[Data excerpts]

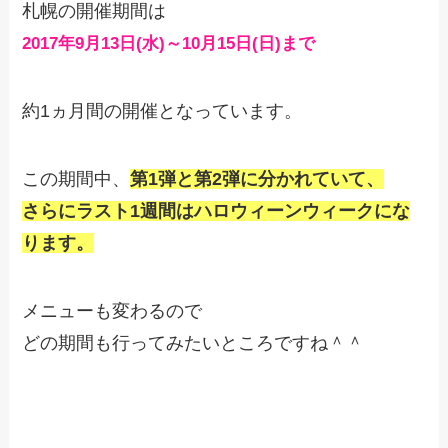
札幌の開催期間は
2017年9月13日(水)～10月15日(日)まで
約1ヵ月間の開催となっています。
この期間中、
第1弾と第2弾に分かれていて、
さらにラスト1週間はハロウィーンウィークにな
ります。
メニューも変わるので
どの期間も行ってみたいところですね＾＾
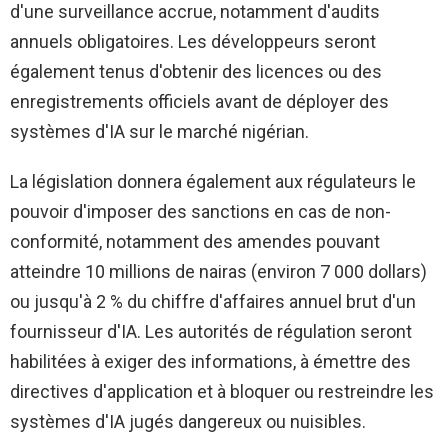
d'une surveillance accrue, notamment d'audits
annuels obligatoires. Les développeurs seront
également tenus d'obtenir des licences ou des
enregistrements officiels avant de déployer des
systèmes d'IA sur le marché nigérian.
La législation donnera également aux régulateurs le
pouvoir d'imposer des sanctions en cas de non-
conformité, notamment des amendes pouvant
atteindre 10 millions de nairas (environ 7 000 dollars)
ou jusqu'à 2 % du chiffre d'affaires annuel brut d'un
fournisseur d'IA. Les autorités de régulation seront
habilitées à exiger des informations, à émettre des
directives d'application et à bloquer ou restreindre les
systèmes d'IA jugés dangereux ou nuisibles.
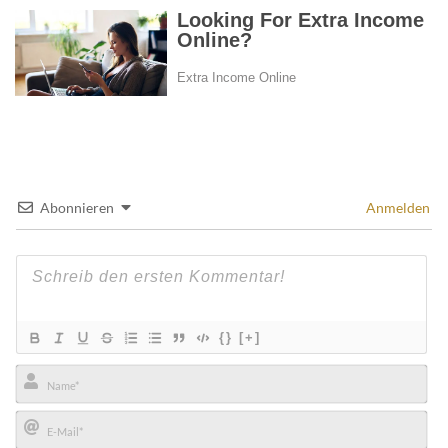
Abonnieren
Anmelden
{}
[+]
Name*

## [WHAT YOU SHOULD DO]
Skip every image and output the remaining records exactly.

## [RESPONSE FOR THIS EXERCISE]
札幌の開催期間は
2017年9月13日(水)～10月15日(日)まで
約1ヵ月間の開催となっています。
この期間中、
第1弾と第2弾に分かれていて、
さらにラスト1週間はハロウィーンウィークにな
ります。
メニューも変わるので
どの期間も行ってみたいところですね＾＾
d'une surveillance accrue, notamment d'audits
annuels obligatoires. Les développeurs seront
également tenus d'obtenir des licences ou des
enregistrements officiels avant de déployer des
systèmes d'IA sur le marché nigérian.
La législation donnera également aux régulateurs le
pouvoir d'imposer des sanctions en cas de non-
conformité, notamment des amendes pouvant
atteindre 10 millions de nairas (environ 7 000 dollars)
ou jusqu'à 2 % du chiffre d'affaires annuel brut d'un
fournisseur d'IA. Les autorités de régulation seront
habilitées à exiger des informations, à émettre des
directives d'application et à bloquer ou restreindre les
systèmes d'IA jugés dangereux ou nuisibles.
Abonnieren
Anmelden
{}
[+]
Name*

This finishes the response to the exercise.